Regression Models Both models perform similarly, but I would lean towards using the Random Forest model for it’s slightly superior performance
| model | accuracy | sensitivity | specificity | precision | rmse | mae | rsq | r2 |
|---|---|---|---|---|---|---|---|---|
| Regression Neural Network | NA | NA | NA | NA | 3.03 | 0.96 | 0.86 | 0.86 |
| Classification Random Forest Tuned | 0.61 | 0.07 | 0.98 | 0.65 | NA | NA | NA | NA |
| Classification Support Vector | 0.60 | 0.02 | 0.99 | 0.59 | NA | NA | NA | NA |
| Regression Lasso Tuned | NA | NA | NA | NA | 3.35 | 1.05 | 0.81 | 0.81 |
Our Spend Per Trip models are doing a good job of predicting our customers Spend Per Trip, both with r squared values above 0.80. I would recommend continuing to explore these models and try to understand which predictors have the greatest impact on the model’s predictions.
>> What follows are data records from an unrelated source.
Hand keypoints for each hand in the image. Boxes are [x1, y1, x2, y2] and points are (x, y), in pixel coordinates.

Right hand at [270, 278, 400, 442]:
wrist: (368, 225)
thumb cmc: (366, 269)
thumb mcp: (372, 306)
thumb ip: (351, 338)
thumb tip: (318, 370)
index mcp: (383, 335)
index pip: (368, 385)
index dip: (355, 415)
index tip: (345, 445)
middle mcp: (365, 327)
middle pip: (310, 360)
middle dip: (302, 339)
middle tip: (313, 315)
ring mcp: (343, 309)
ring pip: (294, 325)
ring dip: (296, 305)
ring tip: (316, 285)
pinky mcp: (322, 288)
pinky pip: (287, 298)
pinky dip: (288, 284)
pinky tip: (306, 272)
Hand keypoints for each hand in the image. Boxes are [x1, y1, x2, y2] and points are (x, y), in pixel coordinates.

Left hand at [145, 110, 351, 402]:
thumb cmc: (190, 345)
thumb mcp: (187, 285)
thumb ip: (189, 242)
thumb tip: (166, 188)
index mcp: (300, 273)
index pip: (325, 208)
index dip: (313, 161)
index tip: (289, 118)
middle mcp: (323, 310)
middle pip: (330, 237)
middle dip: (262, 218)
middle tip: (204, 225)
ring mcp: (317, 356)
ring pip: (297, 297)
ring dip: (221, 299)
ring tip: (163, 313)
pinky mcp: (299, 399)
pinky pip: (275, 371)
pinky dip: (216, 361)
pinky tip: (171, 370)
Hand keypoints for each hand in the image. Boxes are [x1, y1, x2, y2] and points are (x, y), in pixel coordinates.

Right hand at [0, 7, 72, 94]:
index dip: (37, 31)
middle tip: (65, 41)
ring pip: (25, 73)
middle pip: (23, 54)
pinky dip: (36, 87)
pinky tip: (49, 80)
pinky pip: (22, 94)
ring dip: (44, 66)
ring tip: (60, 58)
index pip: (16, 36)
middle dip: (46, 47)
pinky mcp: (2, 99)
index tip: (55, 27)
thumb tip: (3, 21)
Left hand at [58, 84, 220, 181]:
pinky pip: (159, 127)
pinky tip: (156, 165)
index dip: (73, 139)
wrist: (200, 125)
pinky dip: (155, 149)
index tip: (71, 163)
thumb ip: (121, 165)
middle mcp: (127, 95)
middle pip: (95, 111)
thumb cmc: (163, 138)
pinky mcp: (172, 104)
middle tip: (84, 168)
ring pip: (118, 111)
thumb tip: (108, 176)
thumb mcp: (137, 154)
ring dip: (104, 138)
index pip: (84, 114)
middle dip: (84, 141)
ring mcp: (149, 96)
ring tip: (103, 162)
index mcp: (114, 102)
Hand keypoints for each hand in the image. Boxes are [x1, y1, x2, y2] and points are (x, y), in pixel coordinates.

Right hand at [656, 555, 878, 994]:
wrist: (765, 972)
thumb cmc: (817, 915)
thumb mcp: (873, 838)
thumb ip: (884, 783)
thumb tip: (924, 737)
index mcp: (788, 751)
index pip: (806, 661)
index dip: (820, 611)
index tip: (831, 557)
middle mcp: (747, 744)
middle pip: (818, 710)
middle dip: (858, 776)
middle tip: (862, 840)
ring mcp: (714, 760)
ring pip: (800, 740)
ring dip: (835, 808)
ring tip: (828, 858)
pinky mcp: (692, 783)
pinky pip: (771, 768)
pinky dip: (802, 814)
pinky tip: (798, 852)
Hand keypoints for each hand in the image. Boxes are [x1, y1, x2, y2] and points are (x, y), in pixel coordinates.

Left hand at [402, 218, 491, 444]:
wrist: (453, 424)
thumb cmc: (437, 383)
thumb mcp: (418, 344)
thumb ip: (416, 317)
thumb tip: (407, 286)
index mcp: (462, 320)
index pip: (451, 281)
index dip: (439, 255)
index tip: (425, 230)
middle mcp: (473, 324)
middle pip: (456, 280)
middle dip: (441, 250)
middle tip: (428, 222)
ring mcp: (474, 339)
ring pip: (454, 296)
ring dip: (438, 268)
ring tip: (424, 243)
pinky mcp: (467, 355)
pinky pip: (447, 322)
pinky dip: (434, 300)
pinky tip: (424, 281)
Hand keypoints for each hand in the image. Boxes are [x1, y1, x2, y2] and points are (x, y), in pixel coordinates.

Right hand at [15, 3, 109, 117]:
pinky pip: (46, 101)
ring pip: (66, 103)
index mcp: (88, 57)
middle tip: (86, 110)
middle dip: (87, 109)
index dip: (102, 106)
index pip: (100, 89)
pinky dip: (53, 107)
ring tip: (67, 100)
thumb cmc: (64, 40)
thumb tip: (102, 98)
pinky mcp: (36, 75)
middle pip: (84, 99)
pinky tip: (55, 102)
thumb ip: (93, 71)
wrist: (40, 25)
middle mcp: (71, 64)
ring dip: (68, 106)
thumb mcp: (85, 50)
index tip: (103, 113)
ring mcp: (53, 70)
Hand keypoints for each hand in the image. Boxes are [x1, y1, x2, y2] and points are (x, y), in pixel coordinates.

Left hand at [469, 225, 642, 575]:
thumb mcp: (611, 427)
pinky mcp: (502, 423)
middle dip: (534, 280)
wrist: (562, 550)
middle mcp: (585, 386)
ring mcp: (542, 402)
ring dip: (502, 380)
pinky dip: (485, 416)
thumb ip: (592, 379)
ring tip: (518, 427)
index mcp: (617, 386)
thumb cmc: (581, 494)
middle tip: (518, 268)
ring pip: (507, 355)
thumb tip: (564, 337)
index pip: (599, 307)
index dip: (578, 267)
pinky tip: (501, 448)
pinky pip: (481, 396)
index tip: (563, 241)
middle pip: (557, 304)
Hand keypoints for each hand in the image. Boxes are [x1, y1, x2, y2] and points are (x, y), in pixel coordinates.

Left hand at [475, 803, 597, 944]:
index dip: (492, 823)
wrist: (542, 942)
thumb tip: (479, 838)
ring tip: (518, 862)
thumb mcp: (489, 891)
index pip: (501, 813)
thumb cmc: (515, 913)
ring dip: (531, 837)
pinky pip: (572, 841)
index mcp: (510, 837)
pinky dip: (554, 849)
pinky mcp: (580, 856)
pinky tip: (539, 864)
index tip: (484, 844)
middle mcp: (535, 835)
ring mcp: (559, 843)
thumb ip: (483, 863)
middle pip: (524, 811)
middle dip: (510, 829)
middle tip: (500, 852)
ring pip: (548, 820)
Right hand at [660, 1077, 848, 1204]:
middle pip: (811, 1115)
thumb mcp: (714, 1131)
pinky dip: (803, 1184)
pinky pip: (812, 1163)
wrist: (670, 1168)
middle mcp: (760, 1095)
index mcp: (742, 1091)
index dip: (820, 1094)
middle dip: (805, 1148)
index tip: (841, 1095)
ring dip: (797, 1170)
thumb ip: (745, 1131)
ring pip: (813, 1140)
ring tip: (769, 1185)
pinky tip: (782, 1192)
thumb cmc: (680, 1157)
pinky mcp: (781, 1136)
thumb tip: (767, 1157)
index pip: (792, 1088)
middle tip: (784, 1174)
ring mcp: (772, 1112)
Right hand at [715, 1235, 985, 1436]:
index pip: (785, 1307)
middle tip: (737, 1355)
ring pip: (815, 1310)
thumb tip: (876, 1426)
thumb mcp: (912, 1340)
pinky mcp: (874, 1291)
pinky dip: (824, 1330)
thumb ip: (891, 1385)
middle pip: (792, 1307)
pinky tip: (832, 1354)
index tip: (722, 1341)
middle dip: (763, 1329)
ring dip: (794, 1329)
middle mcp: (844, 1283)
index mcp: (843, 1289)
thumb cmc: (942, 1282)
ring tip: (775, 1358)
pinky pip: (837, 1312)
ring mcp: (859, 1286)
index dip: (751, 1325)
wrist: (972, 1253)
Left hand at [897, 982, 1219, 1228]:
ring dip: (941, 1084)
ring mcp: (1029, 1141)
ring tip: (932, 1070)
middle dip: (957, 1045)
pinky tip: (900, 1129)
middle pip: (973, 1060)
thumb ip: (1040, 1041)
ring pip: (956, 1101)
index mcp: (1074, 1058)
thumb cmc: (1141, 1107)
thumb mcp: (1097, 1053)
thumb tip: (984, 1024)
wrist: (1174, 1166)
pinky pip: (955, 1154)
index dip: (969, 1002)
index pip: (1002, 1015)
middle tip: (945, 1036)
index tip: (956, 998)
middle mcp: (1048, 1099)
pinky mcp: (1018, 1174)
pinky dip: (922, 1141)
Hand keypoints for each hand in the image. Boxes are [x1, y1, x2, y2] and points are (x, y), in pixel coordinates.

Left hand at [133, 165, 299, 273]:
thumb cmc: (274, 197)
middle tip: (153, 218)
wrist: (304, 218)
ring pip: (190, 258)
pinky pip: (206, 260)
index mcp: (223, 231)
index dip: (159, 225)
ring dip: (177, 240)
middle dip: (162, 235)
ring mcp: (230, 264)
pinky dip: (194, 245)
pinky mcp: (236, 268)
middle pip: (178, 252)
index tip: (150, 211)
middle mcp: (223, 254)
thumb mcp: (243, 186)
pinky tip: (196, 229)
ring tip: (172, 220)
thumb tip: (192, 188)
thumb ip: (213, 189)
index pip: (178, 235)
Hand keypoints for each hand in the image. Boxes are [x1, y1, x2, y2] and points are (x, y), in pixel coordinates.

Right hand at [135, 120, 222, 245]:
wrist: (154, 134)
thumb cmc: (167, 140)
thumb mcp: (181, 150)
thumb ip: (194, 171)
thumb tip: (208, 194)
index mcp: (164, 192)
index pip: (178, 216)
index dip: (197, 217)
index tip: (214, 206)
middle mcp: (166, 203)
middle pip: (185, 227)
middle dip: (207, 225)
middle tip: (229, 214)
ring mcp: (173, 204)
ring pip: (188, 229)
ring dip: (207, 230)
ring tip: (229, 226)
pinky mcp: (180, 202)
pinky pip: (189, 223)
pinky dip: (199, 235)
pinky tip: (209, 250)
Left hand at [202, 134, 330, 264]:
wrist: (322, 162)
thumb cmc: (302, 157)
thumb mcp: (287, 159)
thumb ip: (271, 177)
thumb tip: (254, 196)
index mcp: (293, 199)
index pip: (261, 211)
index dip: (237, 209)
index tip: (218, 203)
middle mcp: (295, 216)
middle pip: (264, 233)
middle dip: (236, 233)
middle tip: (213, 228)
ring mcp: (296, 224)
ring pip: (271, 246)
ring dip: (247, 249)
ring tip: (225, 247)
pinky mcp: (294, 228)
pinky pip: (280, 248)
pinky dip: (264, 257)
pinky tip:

Our Channel models present a greater challenge. There is a slight class imbalance, but our model’s specificity (predicting “food”) is very low, usually around or below 0.05. This means the models are primarily just predicting that the Channel is equal to “mass” in the vast majority of cases. For next steps, I would exactly split the training dataset 50/50 for mass and food and see the results. Alternatively, you could look at methods for increasing the importance of the “food” predictions and see if the model adjusts.
I am most proud of the work I did to integrate my old Python code into this project. I see this as laying the groundwork for incorporating R in my future Python projects. Working through this class, I really like a lot of R’s features and syntax and I could see myself working with R in a project for data prep and exploration.
If given another week, I would spend the time on refining the four predictive models in this report. I certainly felt a lot of crunch with the capstone going on at the same time as well as my full-time job.